An archer pulls her bowstring back 0.488 m by extending a force that increases uniformly from zero to 251 N.
What is the equivalent spring constant of the bow?
Answer in units of N/m.
How much work does the archer do in pulling the bow?
Answer in units of J.
F = kx
251 = k (.488)
(1/2) k x^2 Joules
To find the equivalent spring constant of the bow, we can use Hooke's Law, which states that the force exerted by a spring is directly proportional to the displacement of the spring from its equilibrium position.

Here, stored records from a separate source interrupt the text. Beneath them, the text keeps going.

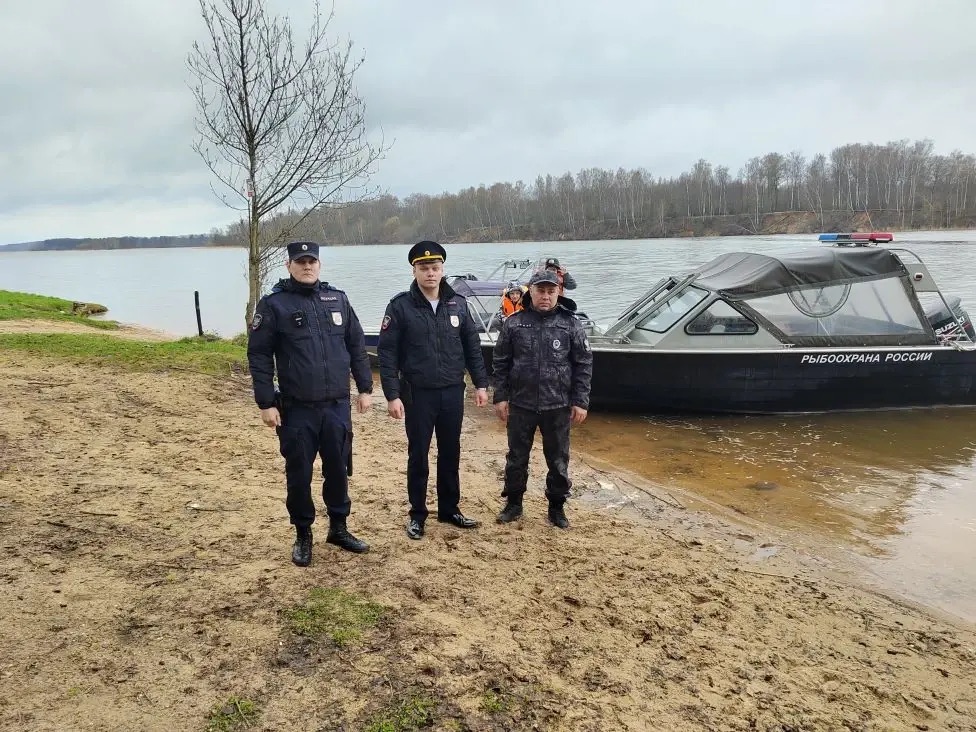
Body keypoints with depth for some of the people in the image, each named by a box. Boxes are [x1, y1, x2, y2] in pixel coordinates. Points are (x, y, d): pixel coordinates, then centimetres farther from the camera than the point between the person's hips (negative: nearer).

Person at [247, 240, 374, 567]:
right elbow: (259, 356, -6)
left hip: (337, 406, 3)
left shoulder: (338, 299, 6)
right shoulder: (273, 304, -5)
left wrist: (365, 388, 7)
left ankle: (339, 528, 31)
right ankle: (303, 535, 25)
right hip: (297, 409, -3)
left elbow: (357, 346, 10)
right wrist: (266, 403, -10)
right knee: (299, 475, 8)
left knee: (338, 470, 13)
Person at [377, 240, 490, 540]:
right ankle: (417, 514, 21)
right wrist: (392, 395, -13)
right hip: (418, 394, -3)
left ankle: (449, 509, 29)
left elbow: (472, 346, 9)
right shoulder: (401, 306, -8)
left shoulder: (458, 304, 3)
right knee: (418, 456, 7)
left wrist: (481, 384, 5)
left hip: (453, 392, 3)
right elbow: (387, 353, -8)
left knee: (450, 454, 13)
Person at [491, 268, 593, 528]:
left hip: (558, 406, 0)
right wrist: (500, 397, -1)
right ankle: (513, 503, 28)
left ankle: (557, 507, 25)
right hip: (520, 404, 1)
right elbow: (500, 363, 4)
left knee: (558, 460, 9)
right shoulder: (514, 323, 0)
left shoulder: (571, 324, -2)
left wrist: (580, 402, -4)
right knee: (517, 457, 12)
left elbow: (583, 365, 0)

Let's break down the problem step by step:
1. Determine the displacement of the bowstring:
The archer pulls the bowstring back a distance of 0.488 m.
2. Calculate the force:
The force increases uniformly from zero to 251 N. This means that at the maximum displacement, the force is at its peak value of 251 N.
3. Apply Hooke's Law:
Hooke's Law can be written as F = kx, where F is the force, k is the spring constant, and x is the displacement.
In this case, the force (251 N) corresponds to the maximum displacement (0.488 m). Substitute these values:
251 N = k * 0.488 m
4. Solve for the spring constant:
Divide both sides of the equation by 0.488 m to isolate k:
k = 251 N / 0.488 m
Now we can calculate the spring constant:
k ≈ 514.34 N/m
To find the work done by the archer, we can use the work-energy theorem, which states that the work done on an object is equal to the change in its kinetic energy.
In this case, the bowstring starts from rest and ends at rest, so there is no change in kinetic energy. Therefore, the work done by the archer is equal to the potential energy stored in the bowstring.
The potential energy stored in a spring is given by the formula U = (1/2) * k * x^2, where U is the potential energy, k is the spring constant, and x is the displacement.
Substituting the values:
U = (1/2) * 514.34 N/m * (0.488 m)^2
Calculating the work done:
U ≈ 0.0599 J
Therefore, the archer does approximately 0.0599 J of work in pulling the bow.